An Introduction to Heritability

Genes are ubiquitous. They affect just about every human and animal quality, physical and non-physical. For convenience, call all of these “traits” When we measure the heritability of any trait from observed data, it is substantial.

By heritability we mean the extent to which differences in a trait are the result of differences in genes. We are interested here in variation, so to speak, not in normal or average values. It is possible for something to be completely under genetic control without seeming heritable, since there might be no natural variation in it. However if something is heritable it must be under a corresponding degree of genetic control. Heritability is usually expressed as a percentage, ranging from none (0) to total (100), e.g. 73%, Since the future of genomics will be driven by the all-pervasiveness nature of genetic effects, some more explanation is called for.

Heritabilities are estimated from pedigree studies, first initiated in the 19th century. Here we do not need to know what the operative genes are, at the DNA level, we can still infer that they must exist. Among humans, these pedigree studies include twins—fraternal or identical, raised together or raised apart—siblings and more distant relatives, and adoption studies of biologically unrelated siblings. The underlying contrasts include genes being held constant, and non-genetic effects being held constant. The data can all be combined into one large“structural equation model”to provide an estimate of heritability which represents the complete weight of known evidence.

For many physical traits, heritability approaches 1, so that differences in the trait are almost wholly the result of genetic differences. For behavioural traits like intelligence it is as high as 0.7. For personality and just about every other behavioural trait is it approximately 0.5, sometime less, sometimes more.

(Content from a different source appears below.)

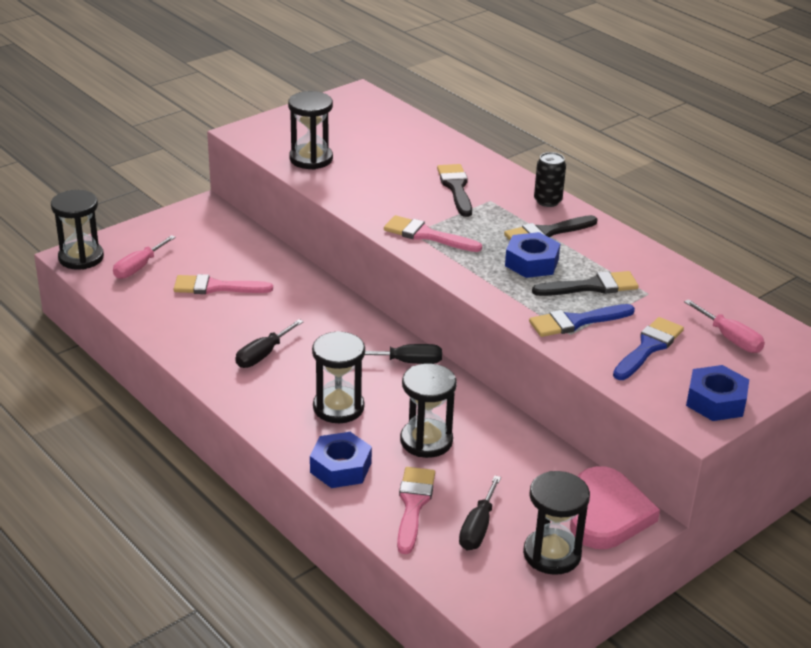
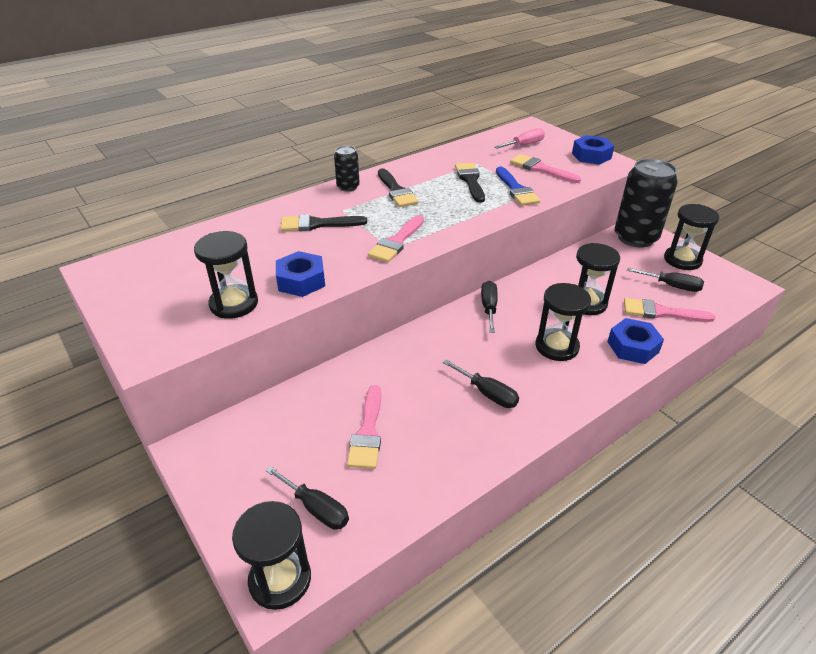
camera: 85 degrees left, 5 degrees up
(138, 267) = (316, 508): pink screwdriver -> black screwdriver
(531, 263) = (439, 199): blue nut -> blue nut (301, 281)
(607, 513) = (635, 238): pink heart -> black can
(648, 347) = (541, 169): blue brush -> pink brush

If anything, currently-known heritabilities are underestimates, since we only have natural experiments (differences observed in the real world) available to make these inferences. If we had experimental control we could introduce variation, of an artificial kind if necessary, as desired and see what the results are, thereby gaining a much more accurate idea of genetic influence (though perhaps not in real-world conditions). For human subjects this is usually not possible due to ethical constraints—although those may fluctuate over time.

What is not heritable is strictly speaking non-genetic. That includes all the influences commonly understood as the“environment” a very loose term for nurture, but which also includes many sources of error, including measurement error, construct invalidity of the trait measures (which may only obliquely get at the underlying trait), and random developmental error. It is important not to simply conflate the popular sense of“environment”here with non-genetic influences. Those are effects which do not trace to the genes of the individual subjects considered, but they do include the genes of other people. Environments also correlate with genes, since those elicit responses; they are constructed actively by genes, since humans and animals are niche developers and not helpless victims like potted plants in greenhouses.

To see just how pervasive heritability is, an example is useful. Humans have accidents. They cut their thumbs off sawing wood, they crash their cars, they fall into holes in the sidewalk while texting on their phones, they step on rakes on the lawn while lollygagging at their attractive neighbours. The number of lifetime accidents is a trait like any other, it can be measured and its heritability can therefore be computed from pedigree studies. The data shows that it is substantially heritable, despite the initial impression that these must be random events. Twins will have not-dissimilar rates of accidents over their lifespan. Clearly what underlies this trait is something like risk-taking and lifestyle choice, and genes influence both of those.

Knowing that traits have a genetic basis is some distance from knowing which genes, precisely, are responsible. Indeed, we knew about heritability, and even had preliminary estimates for it when genes were still just a vague and wholly indefinite hypothesis, latent and never observed directly.